Restate the data word for word and leave the images out.

════════════════════

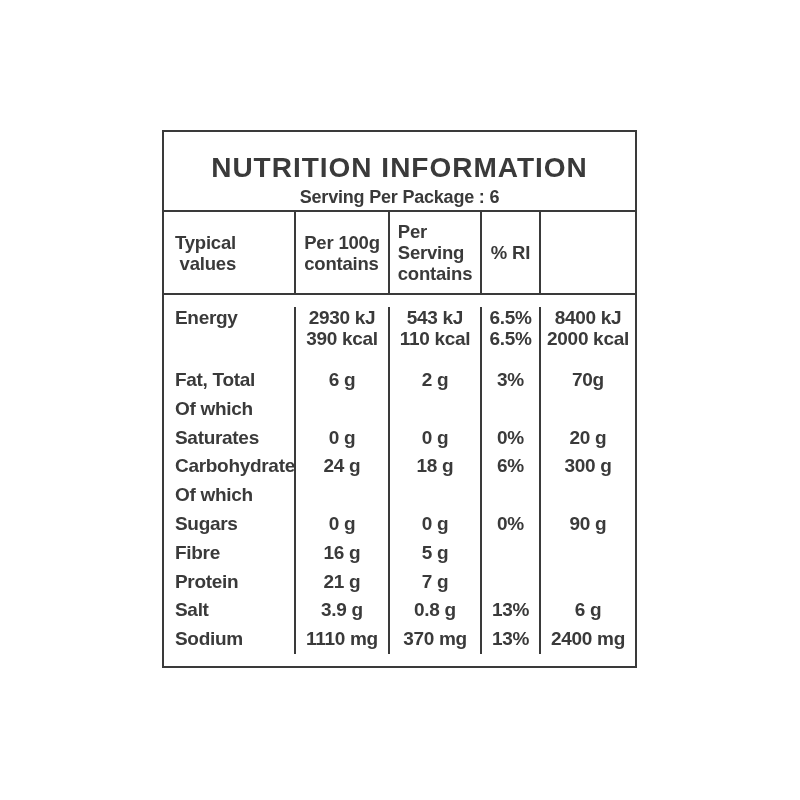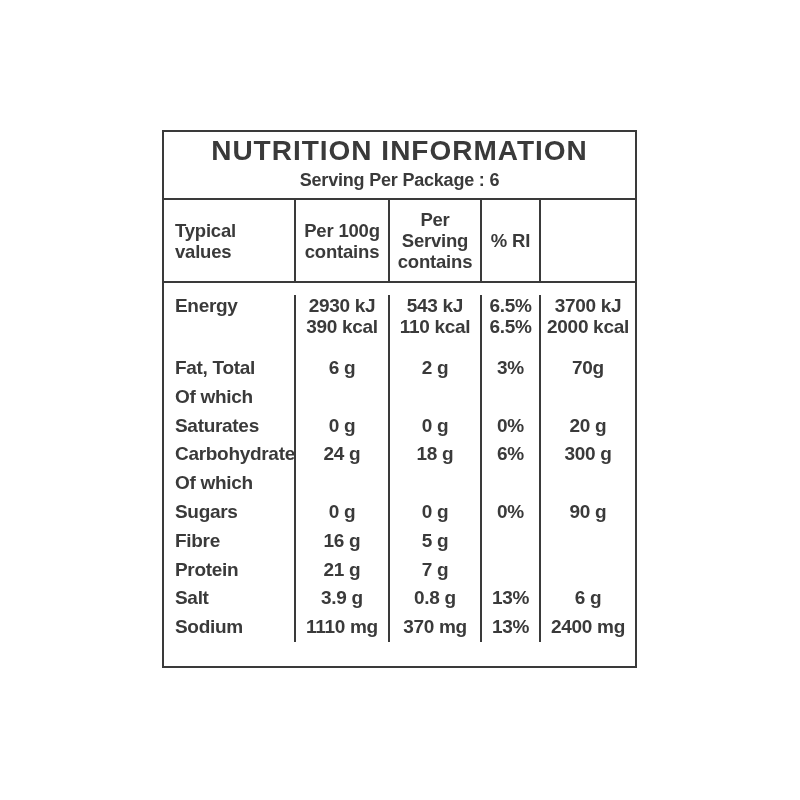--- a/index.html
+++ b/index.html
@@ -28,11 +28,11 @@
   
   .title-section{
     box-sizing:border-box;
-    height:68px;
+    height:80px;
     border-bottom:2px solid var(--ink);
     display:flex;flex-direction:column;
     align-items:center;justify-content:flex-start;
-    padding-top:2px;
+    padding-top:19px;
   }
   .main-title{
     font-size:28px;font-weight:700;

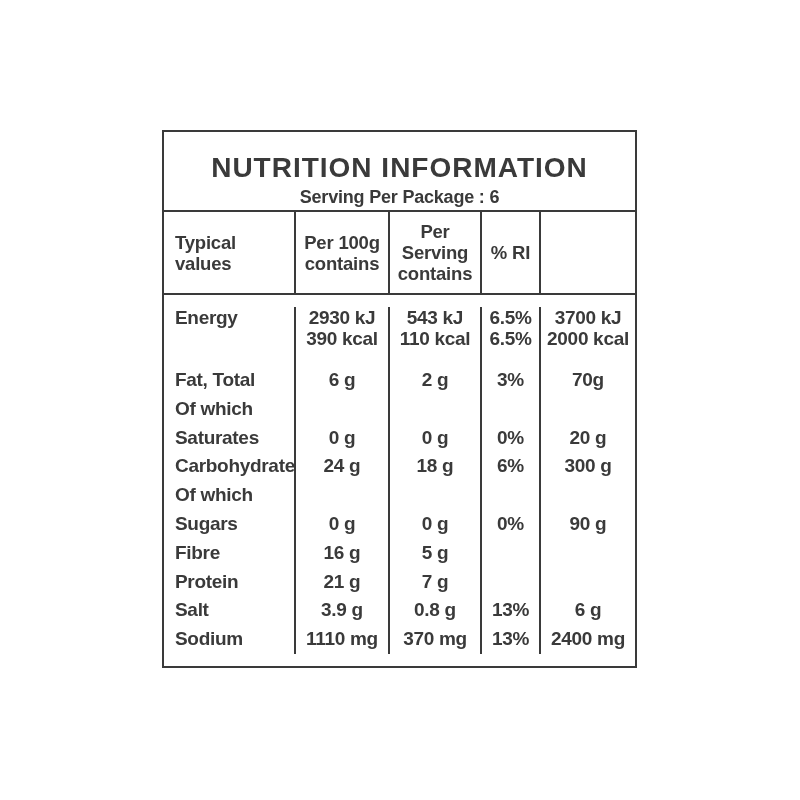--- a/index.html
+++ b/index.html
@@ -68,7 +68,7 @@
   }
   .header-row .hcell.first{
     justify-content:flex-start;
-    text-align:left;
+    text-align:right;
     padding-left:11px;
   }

════════════════════

SOLUTION FOR THIS PROBLEM:
--- a/index.html
+++ b/index.html
@@ -28,11 +28,11 @@
   
   .title-section{
     box-sizing:border-box;
-    height:68px;
+    height:80px;
     border-bottom:2px solid var(--ink);
     display:flex;flex-direction:column;
     align-items:center;justify-content:flex-start;
-    padding-top:2px;
+    padding-top:19px;
   }
   .main-title{
     font-size:28px;font-weight:700;

--- a/index.html
+++ b/index.html
@@ -68,7 +68,7 @@
   }
   .header-row .hcell.first{
     justify-content:flex-start;
-    text-align:left;
+    text-align:right;
     padding-left:11px;
   }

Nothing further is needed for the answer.